■ PROBLEM DETAILS
Locate the string "große" in the listing below. Copy every line where it is found.

***

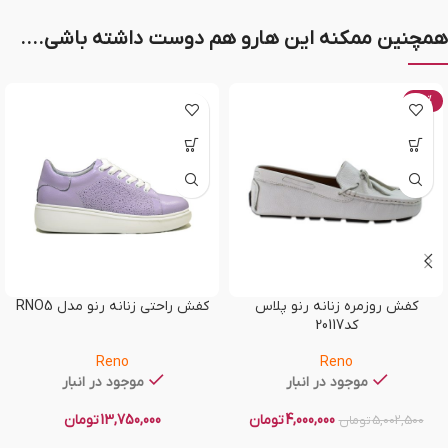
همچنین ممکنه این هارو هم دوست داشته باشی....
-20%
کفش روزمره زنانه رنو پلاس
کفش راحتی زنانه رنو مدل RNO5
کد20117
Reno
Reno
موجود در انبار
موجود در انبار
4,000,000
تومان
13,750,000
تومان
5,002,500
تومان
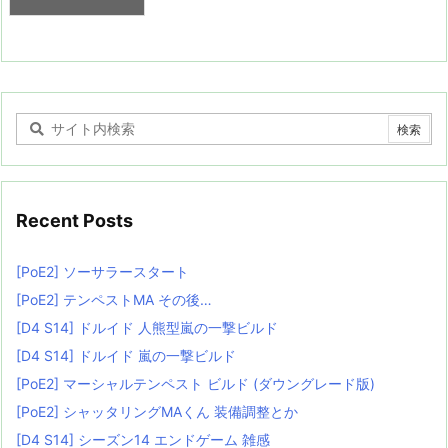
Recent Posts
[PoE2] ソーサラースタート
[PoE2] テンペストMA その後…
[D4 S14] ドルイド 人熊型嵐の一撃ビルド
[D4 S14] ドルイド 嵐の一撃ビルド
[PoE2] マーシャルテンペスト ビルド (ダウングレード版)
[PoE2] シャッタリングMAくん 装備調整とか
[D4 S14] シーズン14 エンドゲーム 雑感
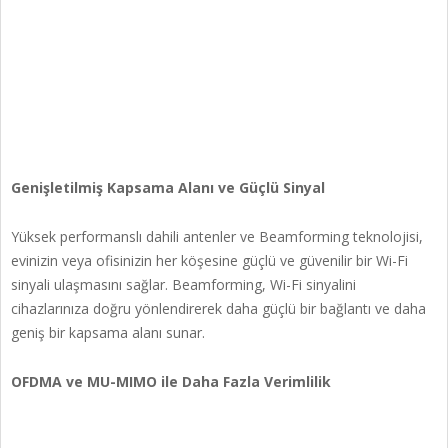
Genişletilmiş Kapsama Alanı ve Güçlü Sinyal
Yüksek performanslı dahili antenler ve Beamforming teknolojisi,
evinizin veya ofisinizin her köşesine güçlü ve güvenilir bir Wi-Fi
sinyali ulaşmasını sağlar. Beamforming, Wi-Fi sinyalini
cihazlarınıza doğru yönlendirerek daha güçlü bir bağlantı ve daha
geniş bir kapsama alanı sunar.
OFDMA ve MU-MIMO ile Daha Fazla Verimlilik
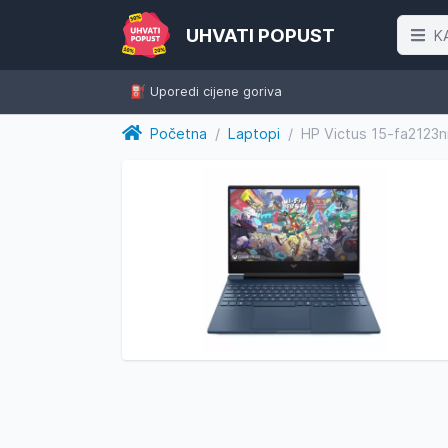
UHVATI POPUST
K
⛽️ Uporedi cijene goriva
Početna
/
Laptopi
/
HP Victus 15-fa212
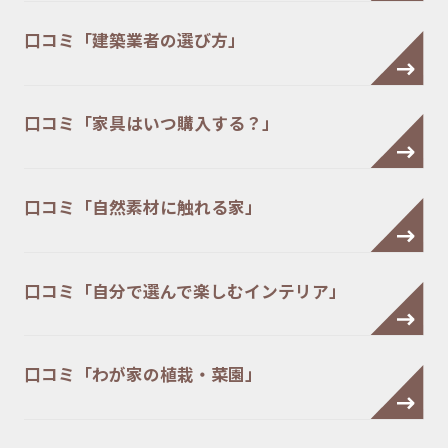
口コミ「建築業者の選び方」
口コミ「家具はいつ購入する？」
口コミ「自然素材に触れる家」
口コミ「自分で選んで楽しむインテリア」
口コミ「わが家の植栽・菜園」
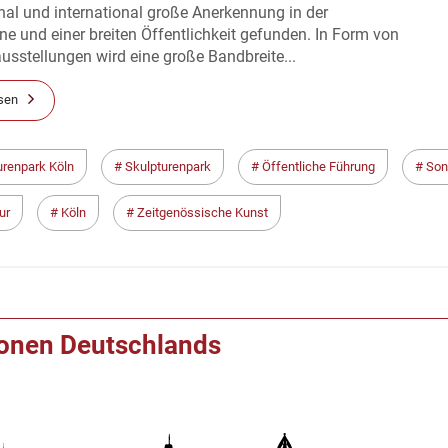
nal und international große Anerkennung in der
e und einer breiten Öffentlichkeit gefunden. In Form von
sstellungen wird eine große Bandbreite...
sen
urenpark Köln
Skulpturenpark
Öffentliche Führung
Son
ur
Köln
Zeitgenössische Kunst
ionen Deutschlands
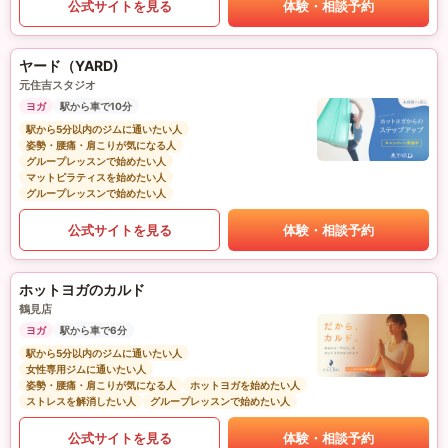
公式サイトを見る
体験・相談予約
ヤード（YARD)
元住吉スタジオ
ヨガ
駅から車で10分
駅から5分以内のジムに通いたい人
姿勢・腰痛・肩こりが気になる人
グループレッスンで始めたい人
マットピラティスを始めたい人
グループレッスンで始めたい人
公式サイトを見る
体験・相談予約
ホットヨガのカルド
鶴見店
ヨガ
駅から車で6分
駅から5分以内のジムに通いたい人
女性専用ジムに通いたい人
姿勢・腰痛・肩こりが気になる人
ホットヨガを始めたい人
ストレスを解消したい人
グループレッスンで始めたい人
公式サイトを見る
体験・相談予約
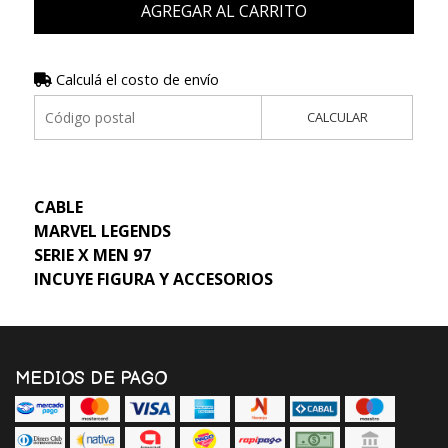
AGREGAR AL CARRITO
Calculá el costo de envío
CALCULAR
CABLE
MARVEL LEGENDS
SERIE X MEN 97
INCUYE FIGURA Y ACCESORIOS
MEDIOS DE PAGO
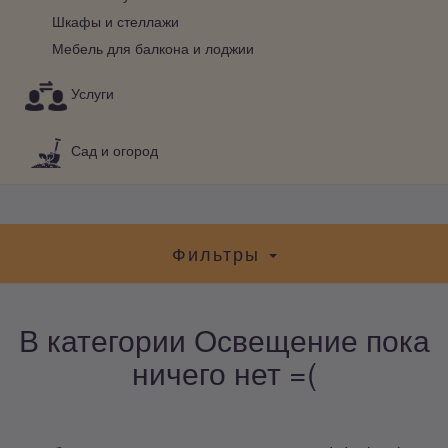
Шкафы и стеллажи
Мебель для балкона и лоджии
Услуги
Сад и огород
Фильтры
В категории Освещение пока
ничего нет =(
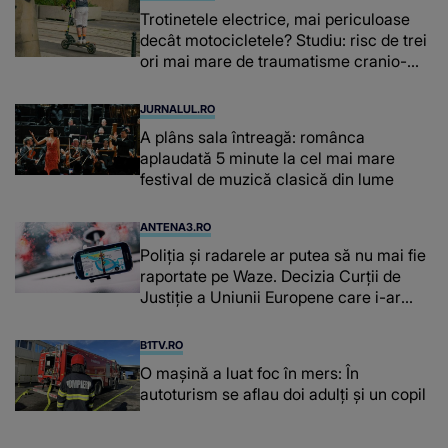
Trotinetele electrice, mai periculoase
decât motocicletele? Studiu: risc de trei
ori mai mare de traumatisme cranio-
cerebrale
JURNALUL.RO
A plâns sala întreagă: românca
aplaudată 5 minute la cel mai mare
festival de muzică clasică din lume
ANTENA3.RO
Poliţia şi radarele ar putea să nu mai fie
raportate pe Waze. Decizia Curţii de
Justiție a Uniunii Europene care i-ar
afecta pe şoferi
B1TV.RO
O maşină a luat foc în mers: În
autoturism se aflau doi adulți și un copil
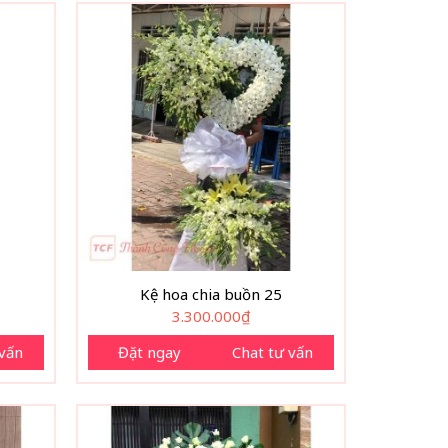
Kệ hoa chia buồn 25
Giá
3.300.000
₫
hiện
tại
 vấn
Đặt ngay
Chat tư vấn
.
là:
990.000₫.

***

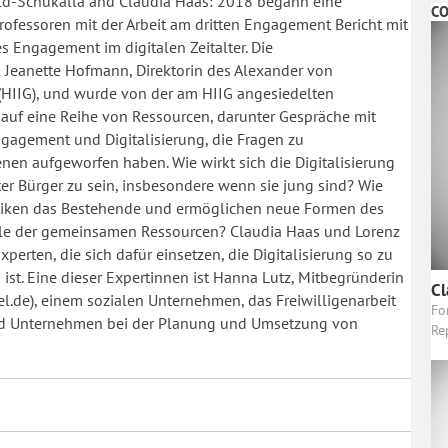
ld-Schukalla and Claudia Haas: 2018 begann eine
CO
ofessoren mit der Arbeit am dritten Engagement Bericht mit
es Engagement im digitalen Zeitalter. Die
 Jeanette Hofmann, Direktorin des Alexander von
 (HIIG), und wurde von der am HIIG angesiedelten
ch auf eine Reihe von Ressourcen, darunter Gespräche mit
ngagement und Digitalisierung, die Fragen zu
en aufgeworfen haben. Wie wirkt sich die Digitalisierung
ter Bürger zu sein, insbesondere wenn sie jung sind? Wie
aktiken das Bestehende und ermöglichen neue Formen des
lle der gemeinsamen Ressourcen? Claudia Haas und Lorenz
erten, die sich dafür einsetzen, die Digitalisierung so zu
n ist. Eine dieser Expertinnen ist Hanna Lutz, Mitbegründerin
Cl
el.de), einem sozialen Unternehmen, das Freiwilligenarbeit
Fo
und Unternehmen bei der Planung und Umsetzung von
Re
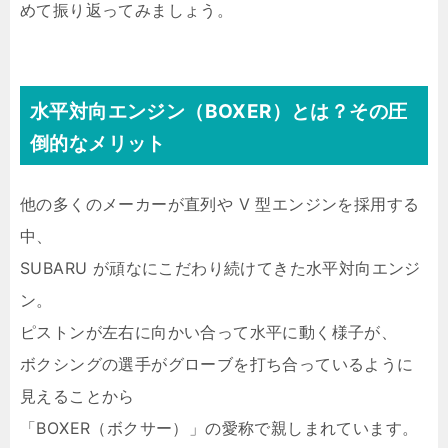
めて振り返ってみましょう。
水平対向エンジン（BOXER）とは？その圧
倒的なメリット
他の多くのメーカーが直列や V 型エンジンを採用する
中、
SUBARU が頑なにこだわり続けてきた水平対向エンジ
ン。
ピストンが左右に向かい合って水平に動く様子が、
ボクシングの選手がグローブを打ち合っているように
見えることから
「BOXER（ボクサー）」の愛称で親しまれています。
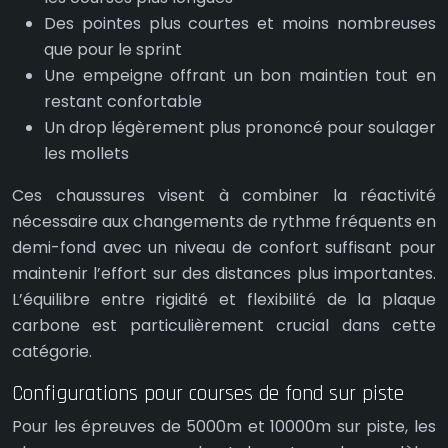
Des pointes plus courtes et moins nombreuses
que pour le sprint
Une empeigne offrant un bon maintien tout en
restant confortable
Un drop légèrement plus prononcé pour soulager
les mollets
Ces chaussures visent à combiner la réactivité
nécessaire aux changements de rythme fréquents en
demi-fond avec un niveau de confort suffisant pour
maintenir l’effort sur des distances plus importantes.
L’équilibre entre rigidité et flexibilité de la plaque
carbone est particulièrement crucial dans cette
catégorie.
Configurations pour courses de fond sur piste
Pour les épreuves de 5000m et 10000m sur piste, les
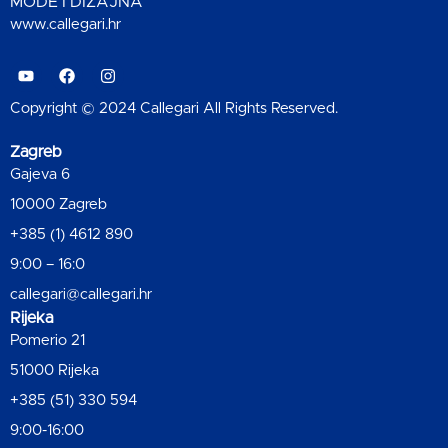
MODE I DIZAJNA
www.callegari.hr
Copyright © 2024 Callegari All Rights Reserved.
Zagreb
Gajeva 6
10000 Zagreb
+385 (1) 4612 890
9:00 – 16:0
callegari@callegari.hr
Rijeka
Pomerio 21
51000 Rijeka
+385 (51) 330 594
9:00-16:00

***

■ ANSWER TO THIS TASK
nal und international große Anerkennung in der
sstellungen wird eine große Bandbreite...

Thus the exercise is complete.